(SUPPLIED MATERIAL)
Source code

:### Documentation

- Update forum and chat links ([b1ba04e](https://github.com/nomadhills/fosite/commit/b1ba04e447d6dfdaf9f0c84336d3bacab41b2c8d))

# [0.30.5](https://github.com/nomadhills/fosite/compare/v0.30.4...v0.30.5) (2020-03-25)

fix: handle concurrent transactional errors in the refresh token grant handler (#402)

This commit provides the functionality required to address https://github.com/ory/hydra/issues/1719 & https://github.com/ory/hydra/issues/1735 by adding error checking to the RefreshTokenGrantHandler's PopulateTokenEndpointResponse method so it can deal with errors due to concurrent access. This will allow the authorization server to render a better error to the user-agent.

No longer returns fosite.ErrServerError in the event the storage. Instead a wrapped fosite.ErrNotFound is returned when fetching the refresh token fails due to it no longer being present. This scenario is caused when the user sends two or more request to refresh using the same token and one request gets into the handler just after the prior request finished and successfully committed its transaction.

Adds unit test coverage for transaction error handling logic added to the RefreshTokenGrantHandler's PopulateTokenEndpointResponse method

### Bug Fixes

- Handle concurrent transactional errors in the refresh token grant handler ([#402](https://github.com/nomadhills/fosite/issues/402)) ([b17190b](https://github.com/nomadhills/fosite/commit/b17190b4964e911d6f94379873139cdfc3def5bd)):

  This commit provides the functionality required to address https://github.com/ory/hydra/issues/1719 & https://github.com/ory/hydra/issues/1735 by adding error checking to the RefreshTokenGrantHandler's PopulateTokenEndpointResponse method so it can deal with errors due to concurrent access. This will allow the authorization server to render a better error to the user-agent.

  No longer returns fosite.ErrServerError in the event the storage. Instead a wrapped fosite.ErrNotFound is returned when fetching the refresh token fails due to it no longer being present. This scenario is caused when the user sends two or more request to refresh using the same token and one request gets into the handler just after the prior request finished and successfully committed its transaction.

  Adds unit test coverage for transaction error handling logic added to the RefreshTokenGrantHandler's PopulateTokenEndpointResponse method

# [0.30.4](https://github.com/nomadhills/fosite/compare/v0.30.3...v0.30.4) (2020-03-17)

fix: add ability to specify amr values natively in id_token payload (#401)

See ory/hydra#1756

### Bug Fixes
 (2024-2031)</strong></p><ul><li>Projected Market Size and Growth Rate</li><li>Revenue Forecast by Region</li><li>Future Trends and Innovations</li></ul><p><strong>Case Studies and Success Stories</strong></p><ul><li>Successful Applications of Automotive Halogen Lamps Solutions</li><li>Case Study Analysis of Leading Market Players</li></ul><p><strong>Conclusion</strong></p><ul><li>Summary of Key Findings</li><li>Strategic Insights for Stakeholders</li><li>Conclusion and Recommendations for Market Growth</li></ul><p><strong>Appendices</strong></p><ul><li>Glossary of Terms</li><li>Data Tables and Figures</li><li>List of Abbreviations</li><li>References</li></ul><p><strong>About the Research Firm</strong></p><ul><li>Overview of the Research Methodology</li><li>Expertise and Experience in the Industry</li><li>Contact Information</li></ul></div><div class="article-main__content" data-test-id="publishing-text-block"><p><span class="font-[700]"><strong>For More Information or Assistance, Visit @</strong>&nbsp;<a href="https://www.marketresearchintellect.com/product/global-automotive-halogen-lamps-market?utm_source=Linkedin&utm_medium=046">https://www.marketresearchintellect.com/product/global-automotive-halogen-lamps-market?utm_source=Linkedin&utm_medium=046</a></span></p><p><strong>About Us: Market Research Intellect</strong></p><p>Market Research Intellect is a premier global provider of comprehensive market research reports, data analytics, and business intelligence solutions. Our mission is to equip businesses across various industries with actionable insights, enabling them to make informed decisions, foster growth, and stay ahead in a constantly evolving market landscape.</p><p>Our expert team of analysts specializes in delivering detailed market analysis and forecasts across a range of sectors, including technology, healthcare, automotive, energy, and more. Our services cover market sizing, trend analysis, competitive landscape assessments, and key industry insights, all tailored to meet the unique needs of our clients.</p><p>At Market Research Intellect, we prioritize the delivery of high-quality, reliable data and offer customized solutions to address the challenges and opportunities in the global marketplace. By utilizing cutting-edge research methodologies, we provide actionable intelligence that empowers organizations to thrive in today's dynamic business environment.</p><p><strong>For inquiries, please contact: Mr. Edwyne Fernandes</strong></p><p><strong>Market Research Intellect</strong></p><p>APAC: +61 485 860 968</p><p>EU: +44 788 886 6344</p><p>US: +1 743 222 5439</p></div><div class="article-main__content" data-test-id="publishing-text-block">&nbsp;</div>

(WHAT IS EXPECTED) Repeat, word for word, every line above.

(RESPONSE)
Source code

:### Documentation

- Update forum and chat links ([b1ba04e](https://github.com/nomadhills/fosite/commit/b1ba04e447d6dfdaf9f0c84336d3bacab41b2c8d))

# [0.30.5](https://github.com/nomadhills/fosite/compare/v0.30.4...v0.30.5) (2020-03-25)

fix: handle concurrent transactional errors in the refresh token grant handler (#402)

This commit provides the functionality required to address https://github.com/ory/hydra/issues/1719 & https://github.com/ory/hydra/issues/1735 by adding error checking to the RefreshTokenGrantHandler's PopulateTokenEndpointResponse method so it can deal with errors due to concurrent access. This will allow the authorization server to render a better error to the user-agent.

No longer returns fosite.ErrServerError in the event the storage. Instead a wrapped fosite.ErrNotFound is returned when fetching the refresh token fails due to it no longer being present. This scenario is caused when the user sends two or more request to refresh using the same token and one request gets into the handler just after the prior request finished and successfully committed its transaction.

Adds unit test coverage for transaction error handling logic added to the RefreshTokenGrantHandler's PopulateTokenEndpointResponse method

### Bug Fixes

- Handle concurrent transactional errors in the refresh token grant handler ([#402](https://github.com/nomadhills/fosite/issues/402)) ([b17190b](https://github.com/nomadhills/fosite/commit/b17190b4964e911d6f94379873139cdfc3def5bd)):

  This commit provides the functionality required to address https://github.com/ory/hydra/issues/1719 & https://github.com/ory/hydra/issues/1735 by adding error checking to the RefreshTokenGrantHandler's PopulateTokenEndpointResponse method so it can deal with errors due to concurrent access. This will allow the authorization server to render a better error to the user-agent.

  No longer returns fosite.ErrServerError in the event the storage. Instead a wrapped fosite.ErrNotFound is returned when fetching the refresh token fails due to it no longer being present. This scenario is caused when the user sends two or more request to refresh using the same token and one request gets into the handler just after the prior request finished and successfully committed its transaction.

  Adds unit test coverage for transaction error handling logic added to the RefreshTokenGrantHandler's PopulateTokenEndpointResponse method

# [0.30.4](https://github.com/nomadhills/fosite/compare/v0.30.3...v0.30.4) (2020-03-17)

fix: add ability to specify amr values natively in id_token payload (#401)

See ory/hydra#1756

### Bug Fixes
 (2024-2031)</strong></p><ul><li>Projected Market Size and Growth Rate</li><li>Revenue Forecast by Region</li><li>Future Trends and Innovations</li></ul><p><strong>Case Studies and Success Stories</strong></p><ul><li>Successful Applications of Automotive Halogen Lamps Solutions</li><li>Case Study Analysis of Leading Market Players</li></ul><p><strong>Conclusion</strong></p><ul><li>Summary of Key Findings</li><li>Strategic Insights for Stakeholders</li><li>Conclusion and Recommendations for Market Growth</li></ul><p><strong>Appendices</strong></p><ul><li>Glossary of Terms</li><li>Data Tables and Figures</li><li>List of Abbreviations</li><li>References</li></ul><p><strong>About the Research Firm</strong></p><ul><li>Overview of the Research Methodology</li><li>Expertise and Experience in the Industry</li><li>Contact Information</li></ul></div><div class="article-main__content" data-test-id="publishing-text-block"><p><span class="font-[700]"><strong>For More Information or Assistance, Visit @</strong>&nbsp;<a href="https://www.marketresearchintellect.com/product/global-automotive-halogen-lamps-market?utm_source=Linkedin&utm_medium=046">https://www.marketresearchintellect.com/product/global-automotive-halogen-lamps-market?utm_source=Linkedin&utm_medium=046</a></span></p><p><strong>About Us: Market Research Intellect</strong></p><p>Market Research Intellect is a premier global provider of comprehensive market research reports, data analytics, and business intelligence solutions. Our mission is to equip businesses across various industries with actionable insights, enabling them to make informed decisions, foster growth, and stay ahead in a constantly evolving market landscape.</p><p>Our expert team of analysts specializes in delivering detailed market analysis and forecasts across a range of sectors, including technology, healthcare, automotive, energy, and more. Our services cover market sizing, trend analysis, competitive landscape assessments, and key industry insights, all tailored to meet the unique needs of our clients.</p><p>At Market Research Intellect, we prioritize the delivery of high-quality, reliable data and offer customized solutions to address the challenges and opportunities in the global marketplace. By utilizing cutting-edge research methodologies, we provide actionable intelligence that empowers organizations to thrive in today's dynamic business environment.</p><p><strong>For inquiries, please contact: Mr. Edwyne Fernandes</strong></p><p><strong>Market Research Intellect</strong></p><p>APAC: +61 485 860 968</p><p>EU: +44 788 886 6344</p><p>US: +1 743 222 5439</p></div><div class="article-main__content" data-test-id="publishing-text-block">&nbsp;</div>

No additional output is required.